Saturday, September 28, 2013


We kind of figured the fact finders recommending a settlement for the UFT contract might try to avoid Mayor Bloomberg.  This piece from the September 26 NY Teacher (official newspaper of the UFT) confirms our thinking.  This is what we learn from NY Teacher:

The UFT has its last scheduled fact-finding hearing for a new contract on Nov. 4. After the final hearing, both the union and the Department of Education will have an opportunity to submit post-hearing briefs.

After the submission of post-hearing briefs, the next step will be for the fact-finding panel to render a nonbinding recommendation designed to help the union and the DOE craft a final settlement. There is no timetable for when the panel will issue its recommendation.

Translation: The process will be left for the new mayor to figure out.

This should be a positive development but since Bloomberg has moved these negotiations, as well as the overall atmosphere in the schools, in such an anti union direction, do not expect much from the fact finders to win our dignity back. 

I tend to agree with the Assailed Teacher that eliminating the horrific new teacher evaluation system and restoring the rights we forfeited in the 2005 contract (ability to grieve file letters,  preferred placement rights for UFT members when a school is closed, seniority and SBO transfers, no teacher hall, cafeteria or potty patrols, stronger due process rights) should be significant contract priorities.

Here is most of the Assailed Teacher's commentary on our last post:

To be honest, and I don't think I am alone here, I would forgo retroactive pay for a declawing of this evaluation system (as Anonymous said above at 5:49pm, the evaluation is a state mandate and needs to be repealed via the state, so a declawing is the best we can hope for) if not a total opting out of it for NYC. Let King threaten to withhold money like he did earlier this year. It would come back on him and Cuomo more than the UFT. On top of this, we would need a better 3020-a process (including reassignments and investigations), the right to grieve letters in the file and an anti-bullying clause that protects us from Tweedy and Leadership Academy administrators. For all of this, and some more things I can't think of, I would forgo retroactive pay.

Unfortunately for teachers in the schools, the union leadership is still touting the new evaluations and the 2005 contract as wins.  They have this narrowed down to the money which we also learn from the NY Teacher:

The dispute pivots largely on the question of pattern bargaining. The UFT’s position is that its members are entitled to the same raises other city workers have received. The mayor contends that the city cannot afford to follow the pattern.

However, the pattern is 4% + 4% and no givebacks.

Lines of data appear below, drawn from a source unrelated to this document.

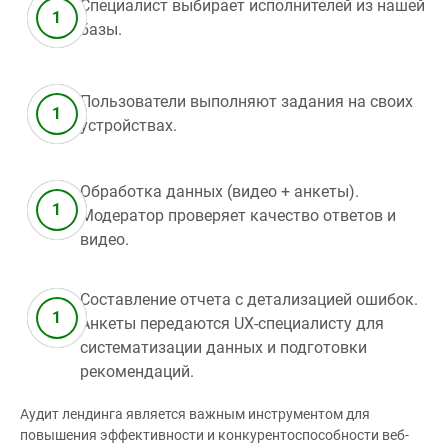
Специалист выбирает исполнителей из нашей
базы.
Пользователи выполняют задания на своих
устройствах.
Обработка данных (видео + анкеты).
Модератор проверяет качество ответов и
видео.
Составление отчета с детализацией ошибок.
Анкеты передаются UX-специалисту для
систематизации данных и подготовки
рекомендаций.
Аудит лендинга является важным инструментом для
повышения эффективности и конкурентоспособности веб-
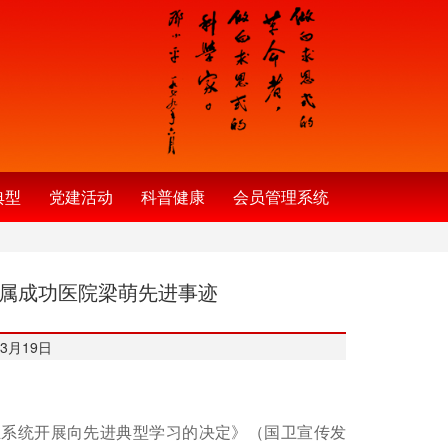
典型
党建活动
科普健康
会员管理系统
附属成功医院梁萌先进事迹
3月19日
系统开展向先进典型学习的决定》（国卫宣传发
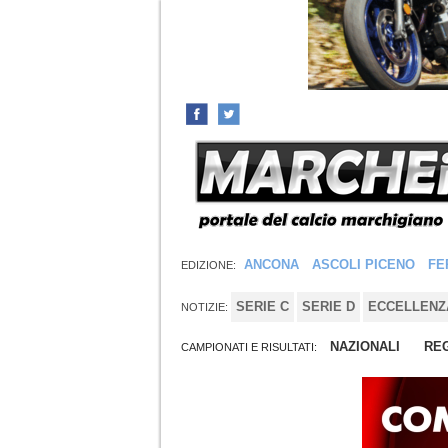
ANCONA
ASCOLI PICENO
FE
EDIZIONE:
SERIE C
SERIE D
ECCELLENZ
NOTIZIE:
NAZIONALI
REG
CAMPIONATI E RISULTATI:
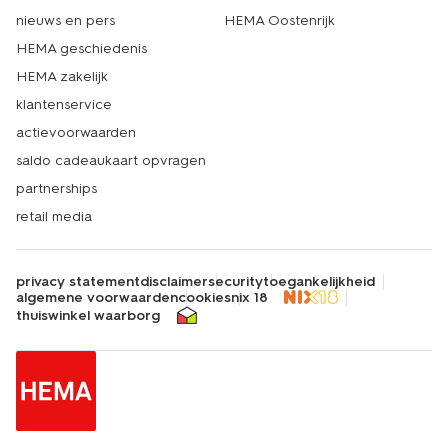
nieuws en pers
HEMA Oostenrijk
HEMA geschiedenis
HEMA zakelijk
klantenservice
actievoorwaarden
saldo cadeaukaart opvragen
partnerships
retail media
privacy statement
disclaimer
security
toegankelijkheid
algemene voorwaarden
cookies
nix 18
thuiswinkel waarborg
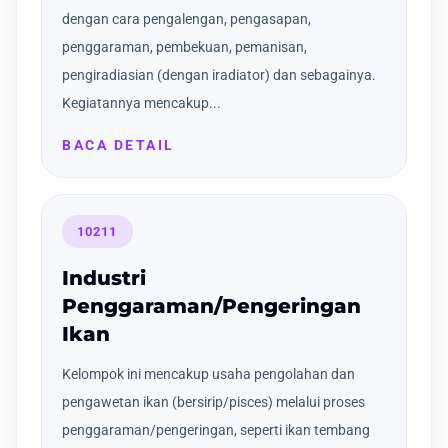
dengan cara pengalengan, pengasapan,
penggaraman, pembekuan, pemanisan,
pengiradiasian (dengan iradiator) dan sebagainya.
Kegiatannya mencakup...
BACA DETAIL
10211
Industri
Penggaraman/Pengeringan
Ikan
Kelompok ini mencakup usaha pengolahan dan
pengawetan ikan (bersirip/pisces) melalui proses
penggaraman/pengeringan, seperti ikan tembang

Do you consider the teacher evaluation system a gain or a giveback?


Anonymous said...

It's hard to say with the new eval system. I work for a principal who is an absolute terror. She gave a U to a 20 year veteran last year who had amazing Regents scores and who also is quite a good and hardworking guy. She didn't think he was a good teacher hence the U. He's trying to appeal but the Union has told him they don't hold out much hope. So I think on one hand, how is this eval system any different. It's still a person in your room subjectively evaluating you. It's still the same Union refusing to defend you. I think we need to change the way classroom evaluations are done at this point. You have principals who are not teachers who have no idea how to fairly evaluate what's happening in the classroom. Maybe a team of teachers and the principal need to evaluate each other. Whatever system is in place, it will be bad for teachers when it's used by a principal who doesn't understand teaching and doesn't have reasonable idea of what should happen in a classroom.

Anonymous said...

The fact that the burden of proof has shifted from the principals to the teachers to prove our competence cannot be overstated

Anonymous said...

That principal has little chance of getting that teacher fired because the Bd of Ed will probably not charge the teacher with incompetence under the old system. In the new system, that same teacher gets a chance with a validator who will probably rubber stamp the principal's view. Then the burden of proof is on the teacher in the termination hearing. No chance of winning. Yes the old system is better

Anonymous said...

I know this about the old system - as a teacher who is prepared everyday, as one who is hardly absent, as one who has always established a wonderful rapport with both fellow staff and students and as one who is both charismatic and passionate about what I teach - I find the thought of a principal proving my incompetence hard to believe under the old system. Yes, they might wish to go after me - perhaps making my life difficult - but prove my incompetence - NEVER. Under this new evaluation, I can be all of the above and still there exists a chance that my number comes up 64 or below - thus incompetency or "ineffective" is now defined and written in stone. As for the independent evaluator, there is something that I am still confused about - anyone with the answer would be helping me out here. Will an independent evaluator just pop in three times out of the year WITHOUT announcing to the teacher he/she is supposed to be evaluating or will he/she tell the teacher about the classroom visit (date and such)? If the answer is the former, I do not look at this as anything positive at all - wow, you kick butt for a month straight and you have that one bad day when he/she happens to "pop in." This new evaluation is not a gain - it's basically analogous to taking your cars temperature with a rectal thermometer.